65 pieces of Tattoo Flash
This year I worked on 65 sketches that I hope to translate into tattoo designs for my "tattoo flash" portfolio. I'll be starting an apprenticeship in a few months and need to build a collection of designs. My rules for the drawings were: Confident line work, open areas (for skin to show through), and designs that said "Filomena drew this."
Bridget Bossart van Otterloo
Clay pots on farm equipment potter's wheel
For the Hours Festival this year I set out to make 65 small pots/vases on the farm machinery wheel that was built by Noel Sylvester and Eric Holbien during 61 Hours. I enjoyed having a little studio for the 5 days in the chicken coop (aka Tetanus Cathedral).
I used the technique of "Throwing off the hump" to make my tiny pots. This is a technique where you center a large chuck of clay, then create small pots off the top, cutting them off when finished. The wheel was challenging and temperamental. Most days it did not want to start, and I relied on the help of Ian.
I finished the 5 days with 24 pots lovely little pots, which is more than I would have created without this 65hours challenge. Now for firing and glazing!

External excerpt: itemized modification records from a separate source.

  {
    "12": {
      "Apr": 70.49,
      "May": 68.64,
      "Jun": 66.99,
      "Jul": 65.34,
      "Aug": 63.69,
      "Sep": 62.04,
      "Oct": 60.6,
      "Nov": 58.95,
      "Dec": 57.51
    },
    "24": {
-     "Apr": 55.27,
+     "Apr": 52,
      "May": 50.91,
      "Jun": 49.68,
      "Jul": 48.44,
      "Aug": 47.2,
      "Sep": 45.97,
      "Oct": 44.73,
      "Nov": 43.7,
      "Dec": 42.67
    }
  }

My intention for my project at Beulahland this summer was to have Noel teach me a new art media--welding. I needed to challenge my preconceived ideas about it, and to ameliorate the fear or intimidation I've had about the whole notion of operating a torch. I wanted to create something with my hands; something substantive; something I could immerse myself in for a whole week. I intended to create a metal sculpture that incorporated the number 65, but having found materials in the scrap yard that didn't accommodate my original design, I learned the art of rearranging and redesigning. I'm grateful for the opportunity to study under Noel's mastery and gift for helping me understand the nuances of metal-work.

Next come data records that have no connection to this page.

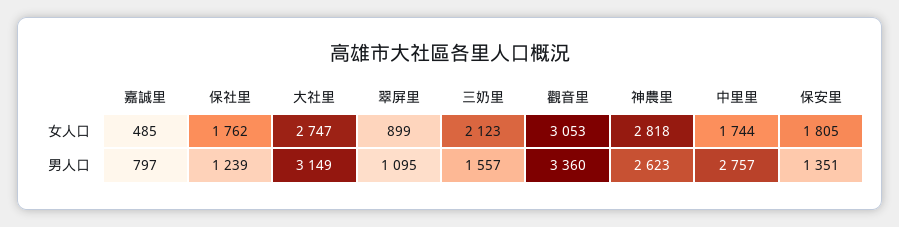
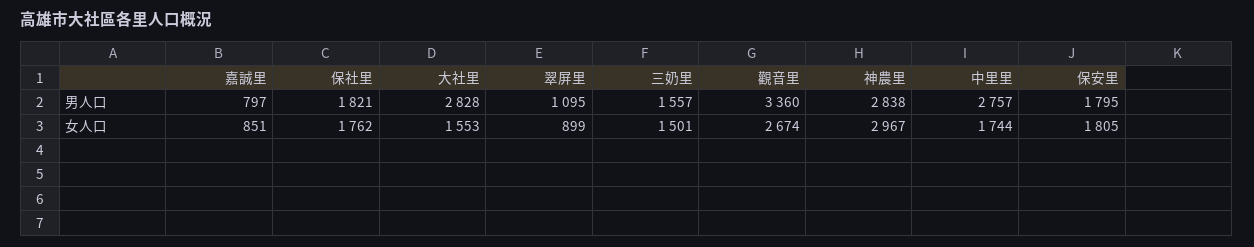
  {
    "嘉誠里": {
-     "女人口": 485,
+     "女人口": 851,
      "男人口": 797
    },
    "保社里": {
      "女人口": 1762,
-     "男人口": 1239
+     "男人口": 1821
    },
    "大社里": {
-     "女人口": 2747,
+     "女人口": 1553,
-     "男人口": 3149
+     "男人口": 2828
    },
    "翠屏里": {
      "女人口": 899,
      "男人口": 1095
    },
    "三奶里": {
-     "女人口": 2123,
+     "女人口": 1501,
      "男人口": 1557
    },
    "觀音里": {
-     "女人口": 3053,
+     "女人口": 2674,
      "男人口": 3360
    },
    "神農里": {
-     "女人口": 2818,
+     "女人口": 2967,
-     "男人口": 2623
+     "男人口": 2838
    },
    "中里里": {
      "女人口": 1744,
      "男人口": 2757
    },
    "保安里": {
      "女人口": 1805,
-     "男人口": 1351
+     "男人口": 1795
    }
  }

My experience at 65 Hours was very experimental and about letting go. I was inspired when Jen Fais selected my color-aid paper Tuesday night and talked about "fearing not." This is something that has held me back most of my life and kept me from doing as much as I should/would like to do.

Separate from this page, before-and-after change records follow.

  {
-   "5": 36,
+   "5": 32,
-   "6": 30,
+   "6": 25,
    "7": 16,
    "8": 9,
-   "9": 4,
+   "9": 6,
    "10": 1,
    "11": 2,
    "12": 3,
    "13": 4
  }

I had Tuesday, Friday night, and Saturday to devote to my project of making paper with herbs. I harvested mullein and burdock, cut them down, and cooked them over an open fire for a good while.
I put mullein leaf and its liquid in a blender and blended it down to a pulp. I used a screen to collect the pulp and shape it into paper, the mullein paper looked more like the lint you would collect from a dryer and it wasn't very strong, but still a beautiful color and texture.
When I came back Friday night with a rocket stove, I cooked the burdock stalks for a few more hours on Saturday. It never really cooked down well enough. I was able to make 3 pieces of paper with burdock and then I blew out my blender because the stalks were still too hard. The paper is strong and has beautiful textures but I don't think I would use it as part of my dream journal paper.
It was a great experience and I appreciated having the time, space and resources to play!
My personal project for 65 hours was learning how to use a woodworking lathe I had constructed using an old washing machine motor, some iron pipe and miscellaneous lumber.
The experience of learning to turn wood on a newly built homemade lathe was interesting to say the least. It was a continual process of evaluating how the machine was behaving, what I was doing, and determining if a given result was due to the setup, my technique and tools, characteristics of the wood itself, or all the above. It was certainly a challenging procedure, but also a quite enjoyable and rewarding one. Some of the key lessons learned are that stability and rigidity matter a great deal and that sharp tools lead to smoothness and speed.
I knew going in that turning 65 pieces over 5 days was probably not attainable. The final tally of successful pieces was closer to 6 + 5, including various tool handles, a chisel mallet, a light bulb sculpture, and several purely artistic experiments in spindle shapes, however it's quite likely I made 65,000 wood shavings in the process.